Wednesday, September 27, 2006

Un opéra retiré en Allemagne par peur de réactions islamiques

Il y a trois ans, la scène finale d'Idoménée, opéra de Mozart joué au Deutsche Oper de Berlin, avait juste causé quelques remous. A l'issue de l'ultime note, Idoménée, le roi de Crète, revenait sur scène avec un sac ensanglanté. Contrairement au livret, le personnage ne sortait pas la tête de son fils, réclamée par Poséidon pour pouvoir retourner sur son île, mais celles du dieu de la mer, de Jésus, de Bouddha et de Mahomet.
Aujourd'hui, cette scène, imaginée par le metteur en scène Hans Neuenfels, vaut l'annulation des représentations de cette oeuvre, qui devait être rejouée en novembre, de peur qu'elle ne suscite des réactions parmi les musulmans.

Au nom du principe de précaution, la direction du Deutsche Oper, l'une des trois salles d'opéra de Berlin, a décidé, lundi 25 septembre, de déprogrammer Idoménée et de proposer à la place Les Noces de Figaro et La Traviata. Il en va de "la sécurité du public et des collaborateurs de l'opéra", plaide la directrice de l'établissement, Kirsten Harms. La police régionale de Berlin avait en effet mis en garde la direction de l'opéra contre d'éventuelles réactions inopportunes de la part de musulmans susceptibles d'être offensés. La police a affirmé ne pas avoir été informée de menaces à l'encontre du Deutsche Oper. Tout juste a-t-elle reçu, en juin, un coup de téléphone anonyme d'une personne ayant vu Idoménée qui s'inquiétait de l'impact de la scène finale. La police s'est "contentée" de faire part de l'évolution de la situation après les réactions suscitées par l'affaire des caricatures de Mahomet.

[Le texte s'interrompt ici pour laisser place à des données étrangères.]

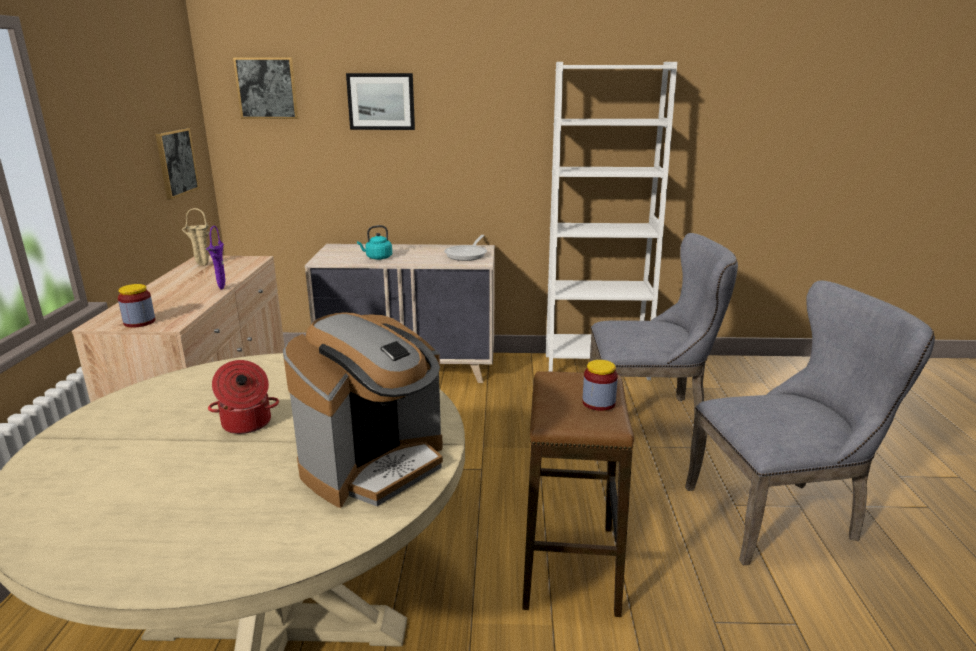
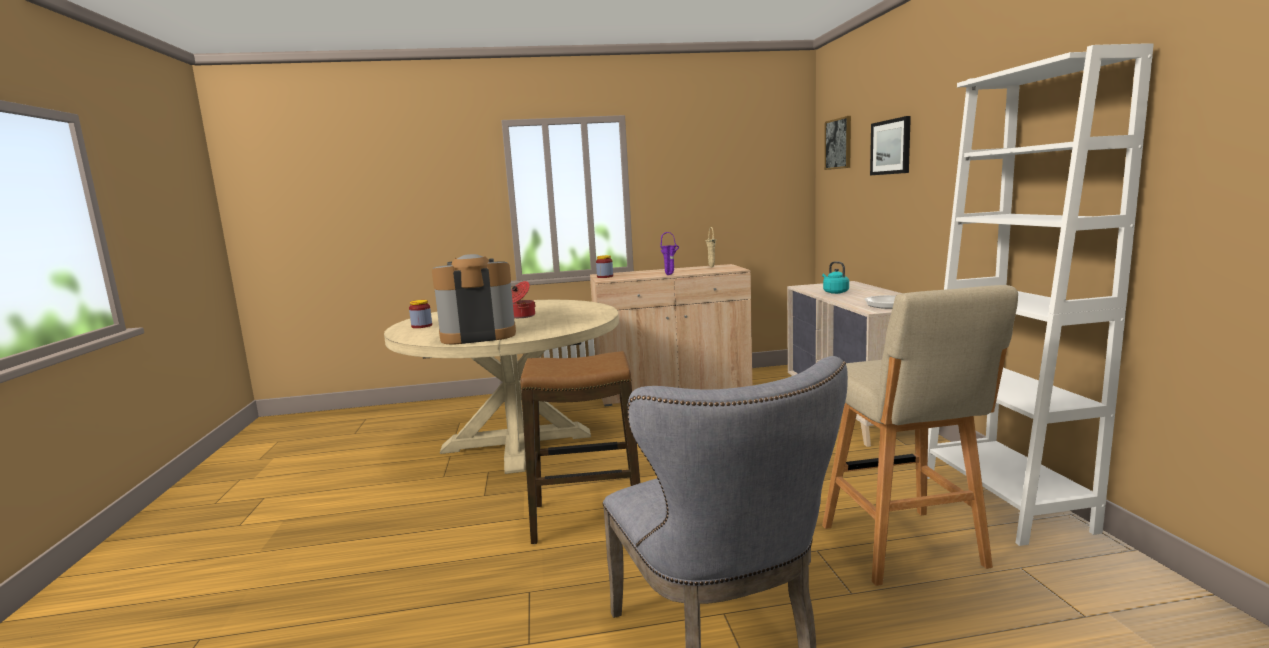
camera: 80 degrees right, 10 degrees down
(176, 162) = (759, 201): picture -> none
(374, 465) = (478, 335): coffee machine -> coffee machine turned 135 degrees clockwise
(598, 403) = (571, 367): jar -> jar (421, 326)
(650, 414) = (904, 548): grey chair -> beige stool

Publiés à l'automne 2005 dans un quotidien danois puis dans d'autres pays dont l'Allemagne, ces dessins avaient provoqué la colère de bon nombre de musulmans de par le monde. La représentation blasphématoire du prophète aurait été l'élément décisif ayant incité des jeunes Libanais à vouloir commettre des attentats à la valise piégée, le 31 juillet, dans deux trains régionaux allemands. Mal conçues, les valises n'avaient pas explosé.

La décision surprise du Deutsche Oper a suscité un vaste débat sur la liberté d'expression. Peut-on renoncer à ce principe sans aucun débat, à la simple évocation d'une éventuelle menace ? Quand bien même la menace serait vraisemblable, doit-on reculer de la sorte ? L'annulation d'Idoménée ne revient-elle pas à donner raison aux extrémistes de tous bords ?

La polémique va bon train outre-Rhin. Les responsables politiques, notamment, ont dénoncé, tant à droite qu'à gauche, cet "acte d'autocensure". Hans Neuenfels, l'auteur de la mise en scène, a reproché à la directrice du Deutsche Oper d'avoir cédé à "l'hystérie".
Tout en affirmant qu'Idoménée reviendrait un jour à l'affiche, Mme Harns a tenu face au tollé de critiques. Elle soutient que si un incident avait eu lieu lors des quatre représentations prévues, on lui aurait reproché de ne pas avoir tenu compte des avertissements de la police et du contexte tendu autour du thème religieux.

Une des rares personnalités à avoir approuvé sa décision est le président du Conseil de l'islam, une des organisations représentant les quelque trois millions de musulmans - en grande majorité des Turcs - résidant en Allemagne. Ali Kizilkaya aurait souhaité qu'Idoménée, dans la mise en scène d'Hans Neuenfels, n'ait même jamais eu lieu.